The Polishing

I spent a year polishing a stone,
a common grey thing from the garden bed.
I worked it with the grit of my own doubt,
the wet of my ambition, till it shone
a shallow light, a mirror for my head.
I called this progress, building from without.

The sun, each day, would warm it in my palm.
The rain would taste its new, unnatural skin.
It drank the light I could not give, and grew
a deeper sheen, a quiet, inner calm
that I could not, by effort, put within.
It learned a grace I never taught or knew.

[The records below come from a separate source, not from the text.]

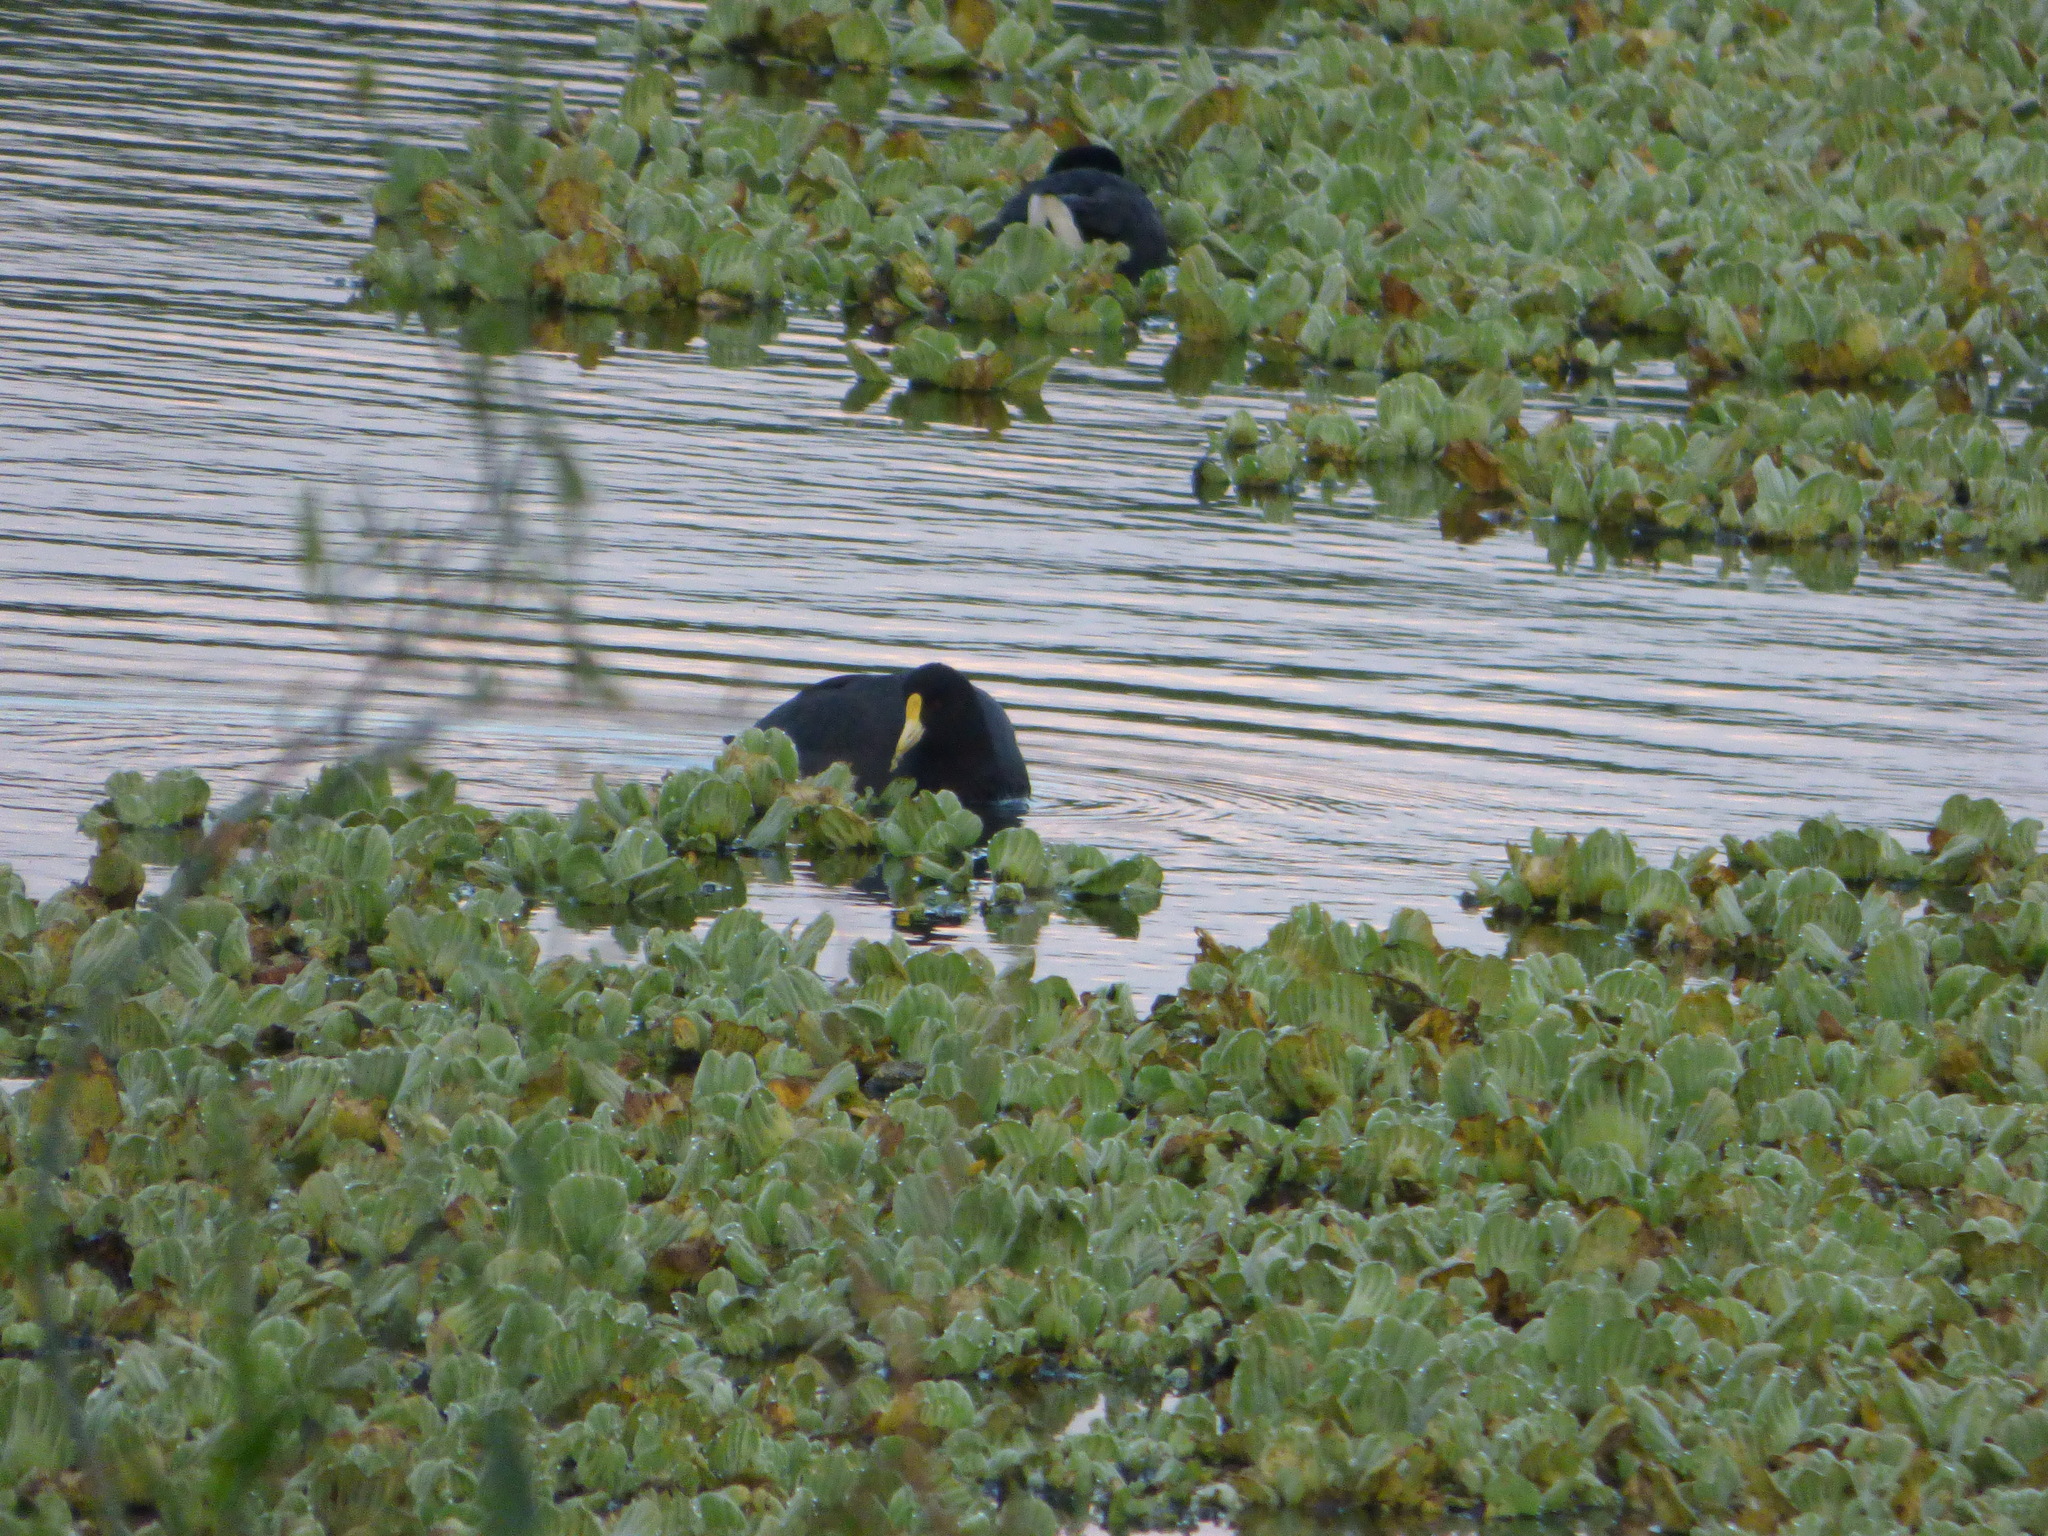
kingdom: Animalia
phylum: Chordata
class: Aves
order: Gruiformes
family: Rallidae
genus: Fulica
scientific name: Fulica leucoptera
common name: White-winged coot
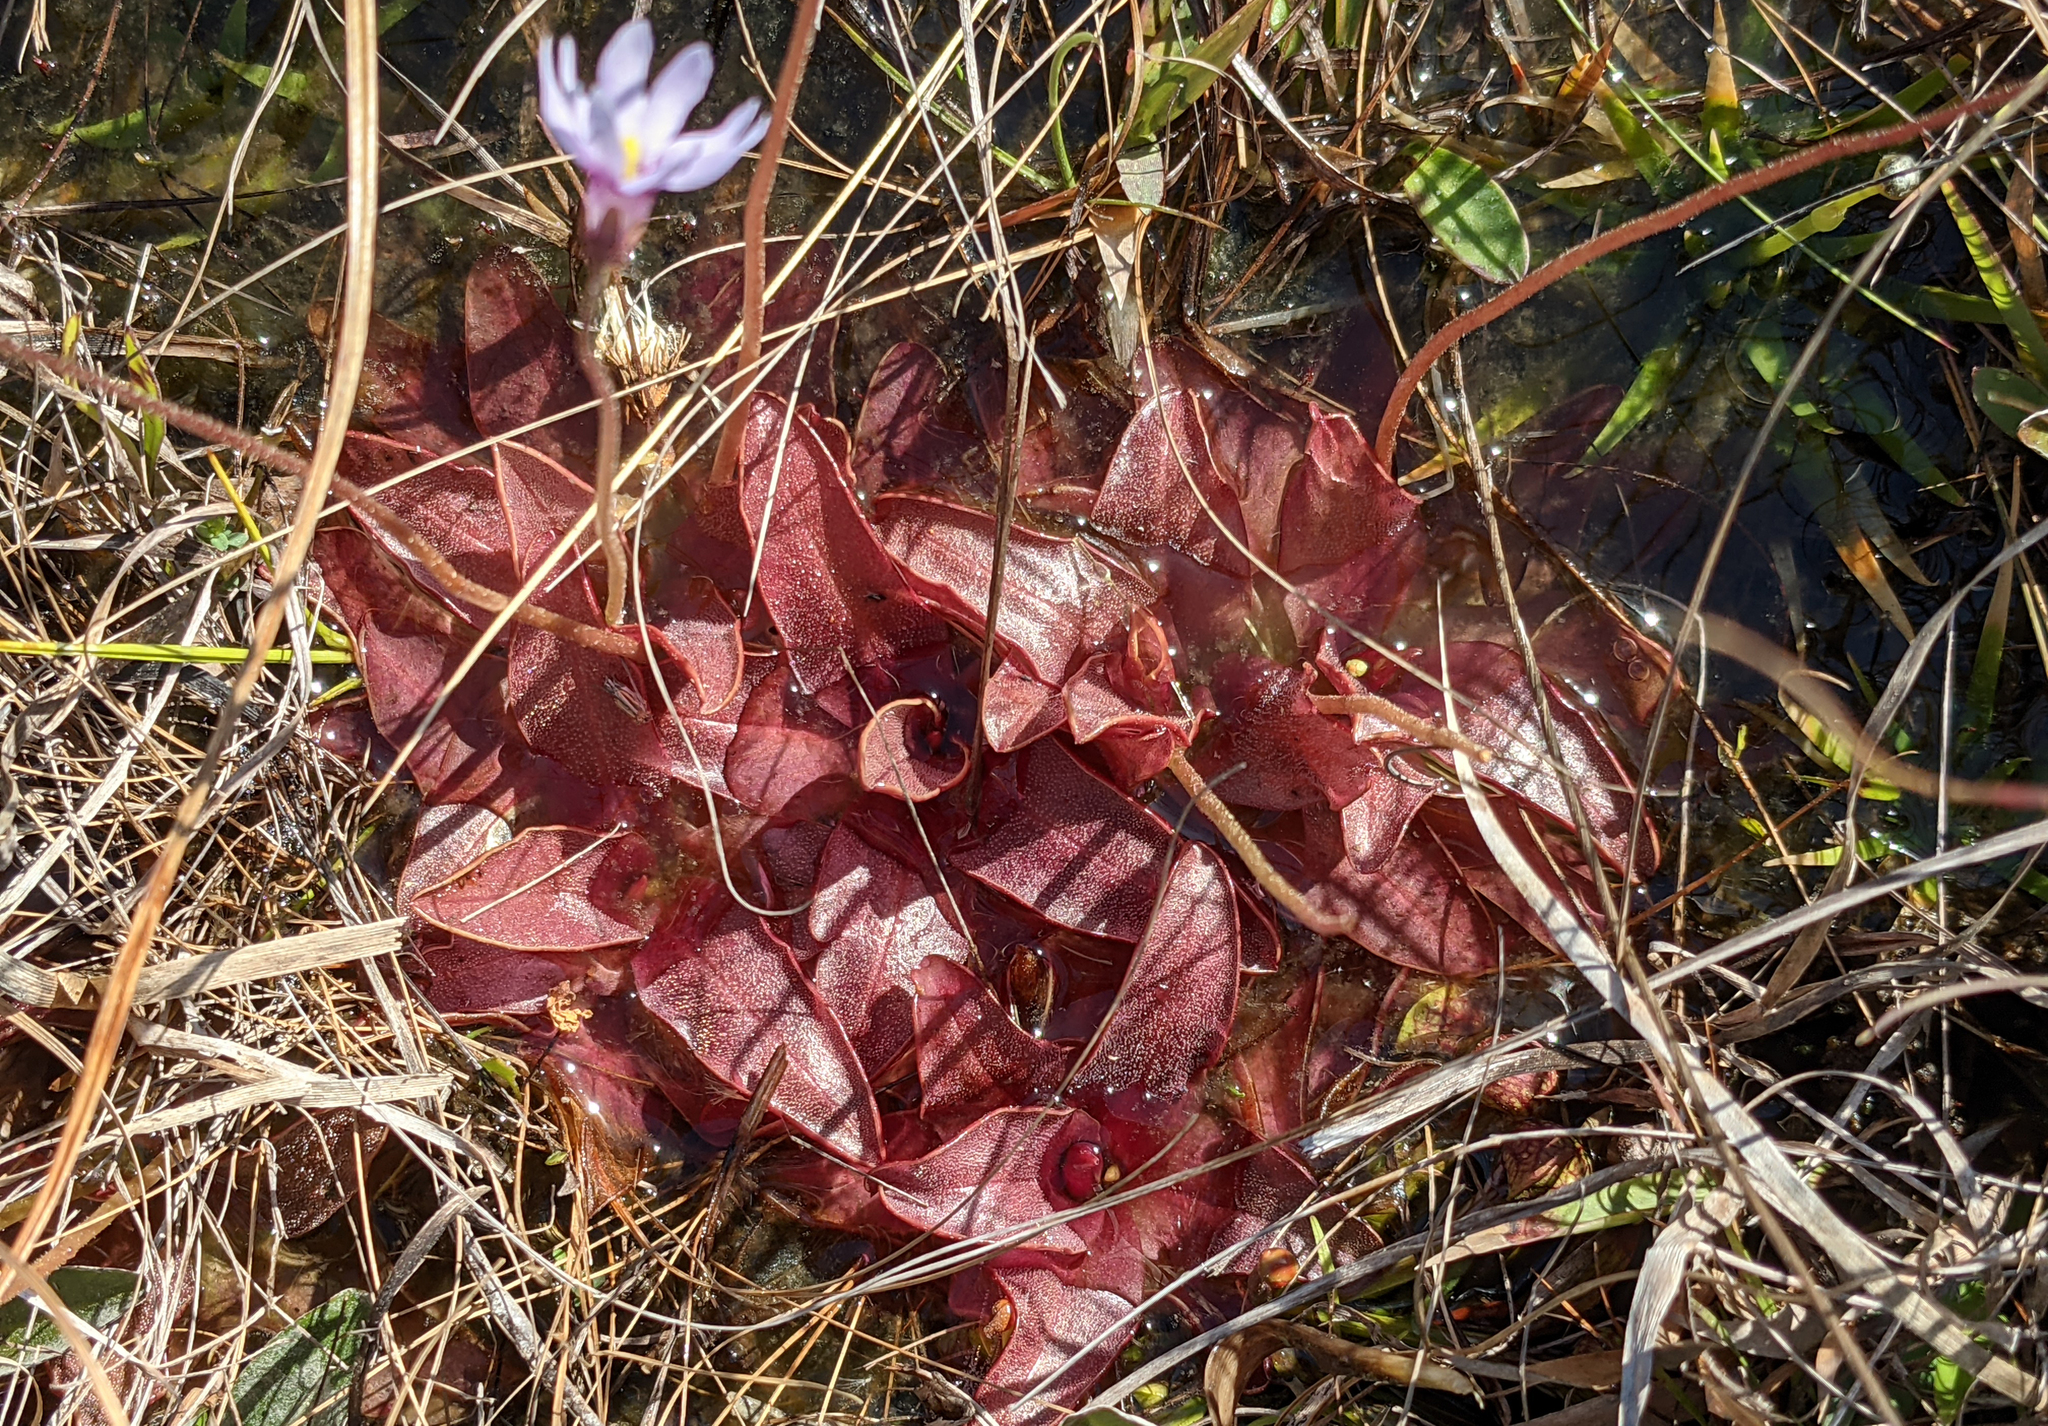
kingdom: Plantae
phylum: Tracheophyta
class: Magnoliopsida
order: Lamiales
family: Lentibulariaceae
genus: Pinguicula
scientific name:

My hands, chafed raw, learned patience from the task.
The stone, in turn, learned how to hold a spark.
We were two solitudes, a pact of two—
one giving labor, one a passive mask.
We wore the time down to a single mark,
a shared erosion, making something new.

Then one still evening, by the window’s fire,
the stone no longer sat apart, a prize.
Its curve reflected not my face, but air,
the window frame, the branching of a briar,
the whole dark room within its liquid eyes.
It held the world, and I was also there.

I set it down upon the weathered sill.
The moon was rising, and the air was cool.
I felt the polish on my own worn soul,
a smoothness born of friction, not of will.
The boundary lines surrendered their hard rule;
the stone, the air, the night were one, and whole.

The work goes on—the polishing, the slow
unfolding of a self against the world.
The inside sculpts the outside, and the outside, deep,
re-shapes the inside, teaching it to grow.
But in the space between breaths, truth is curled:
The mountain was already in the sleep
of the common stone. The ocean in the tear.
The polisher, the polished, disappear.